Modeling the early mass ejection in jet-driven protostellar outflows: Lessons from Cep E^★

¹ Instituto de Radioastronomía y Astrofísica, Universidad Nacional Autónoma de México, PO Box 3-72, 58090, Morelia, Michoacán, Mexico
e-mail: p.rivera@irya.unam.mx
² Univ. Grenoble Alpes, CNRS, Institut de Planétologie et d’Astrophysique de Grenoble (IPAG), 38000 Grenoble, France
³ Laboratoire d’Astrophysique de Bordeaux, Univ. Bordeaux, CNRS, B18N, allée Geoffroy Saint-Hilaire, 33615 Pessac, France
⁴ Laboratoire de Physique de l’ENS, ENS, Université PSL, CNRS, Sorbonne Université, Université de Paris, 75005 Paris, France
⁵ Observatoire de Paris, PSL University, Sorbonne Université, LERMA, 75014 Paris, France

Received: 29 September 2022
Accepted: 12 January 2023

Abstract

Context. Protostellar jets and outflows are an important agent of star formation as they carry away a fraction of momentum and energy, which is needed for gravitational collapse and protostellar mass accretion to occur.

Aims. Our goal is to provide constraints on the dynamics of the inner protostellar environment from the study of the outflow-jet propagation away from the launch region.

Methods. We have used the axisymmetric chemo-hydrodynamical code WALKIMYA-2D to numerically model and reproduce the physical and CO emission properties of the jet-driven outflow from the intermediate-mass protostar CepE-mm, which was observed at ~800 au resolution in the CO J = 2−1 line with the IRAM interferometer. Our simulations take into account the observational constraints available on the physical structure of the protostellar envelope.

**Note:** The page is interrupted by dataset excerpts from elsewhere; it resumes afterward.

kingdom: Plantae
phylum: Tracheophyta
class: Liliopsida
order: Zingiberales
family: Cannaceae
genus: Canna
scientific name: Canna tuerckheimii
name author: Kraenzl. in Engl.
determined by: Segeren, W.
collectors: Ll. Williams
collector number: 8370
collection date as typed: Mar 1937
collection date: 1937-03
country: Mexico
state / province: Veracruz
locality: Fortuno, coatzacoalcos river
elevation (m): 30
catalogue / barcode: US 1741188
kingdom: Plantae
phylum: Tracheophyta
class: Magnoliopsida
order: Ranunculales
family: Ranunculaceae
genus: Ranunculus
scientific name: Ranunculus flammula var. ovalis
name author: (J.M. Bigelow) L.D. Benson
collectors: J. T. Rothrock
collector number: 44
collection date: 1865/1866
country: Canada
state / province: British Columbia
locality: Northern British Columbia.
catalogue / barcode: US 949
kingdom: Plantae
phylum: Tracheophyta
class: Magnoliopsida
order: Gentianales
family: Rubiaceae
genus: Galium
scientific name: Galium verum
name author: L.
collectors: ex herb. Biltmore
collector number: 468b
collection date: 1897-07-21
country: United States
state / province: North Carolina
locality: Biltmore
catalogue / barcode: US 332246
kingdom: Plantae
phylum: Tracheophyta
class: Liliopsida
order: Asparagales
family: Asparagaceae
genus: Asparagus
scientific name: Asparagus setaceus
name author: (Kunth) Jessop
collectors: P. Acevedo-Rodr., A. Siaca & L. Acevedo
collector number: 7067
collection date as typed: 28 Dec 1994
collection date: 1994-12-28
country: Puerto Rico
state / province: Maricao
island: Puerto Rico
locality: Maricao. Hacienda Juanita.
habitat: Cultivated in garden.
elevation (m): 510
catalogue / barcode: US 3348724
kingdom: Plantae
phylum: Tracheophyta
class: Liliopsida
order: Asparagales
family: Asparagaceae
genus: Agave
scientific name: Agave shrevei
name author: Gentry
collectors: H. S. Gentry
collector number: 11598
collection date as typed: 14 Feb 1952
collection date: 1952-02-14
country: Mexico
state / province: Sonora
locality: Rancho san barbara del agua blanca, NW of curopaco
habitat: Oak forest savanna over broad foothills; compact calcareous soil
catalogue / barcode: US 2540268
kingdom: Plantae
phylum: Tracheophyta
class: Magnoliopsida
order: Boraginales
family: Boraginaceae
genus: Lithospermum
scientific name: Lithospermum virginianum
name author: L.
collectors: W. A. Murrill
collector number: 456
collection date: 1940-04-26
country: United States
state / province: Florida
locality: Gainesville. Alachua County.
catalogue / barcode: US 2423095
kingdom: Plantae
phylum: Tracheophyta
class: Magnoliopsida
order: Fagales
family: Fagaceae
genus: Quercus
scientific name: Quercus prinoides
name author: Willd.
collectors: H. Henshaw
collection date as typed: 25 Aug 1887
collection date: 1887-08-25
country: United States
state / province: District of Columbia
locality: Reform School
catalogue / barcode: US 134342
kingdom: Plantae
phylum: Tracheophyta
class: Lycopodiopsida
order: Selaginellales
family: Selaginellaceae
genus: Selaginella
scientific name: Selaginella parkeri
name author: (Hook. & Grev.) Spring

Results. WALKIMYA-2D successfully reproduces the main qualitative and quantitative features of the Cep E outflow and the jet kinematics, naturally accounting for their time variability. Signatures of internal shocks are detected as knots along the jet. In the early times of the ejection process, the young emitted knots interact with the dense circumstellar envelope through high-velocity, dissociative shocks, which strongly decrease the CO gas abundance in the jet. As time proceeds, the knots propagate more smoothly through the envelope and dissociative shocks disappear after ~10³ yr. The distribution of CO abundance along the jet shows that the latter bears memory of the early dissociative phase in the course of its propagation. Analysis of the velocity field shows that the jet material mainly consists of gas entrained from the circumstellar envelope and accelerated away from the protostar at 700 au scale. As a result, the overall jet mass-loss rate appears higher than the actual mass-ejection rate by a factor ~3.

Conclusions. Numerical modeling of the Cep E jet-driven outflow and comparison with the CO observations have allowed us to peer into the outflow formation mechanism with unprecedented detail and to retrieve the history of the mass-loss events that have shaped the outflow.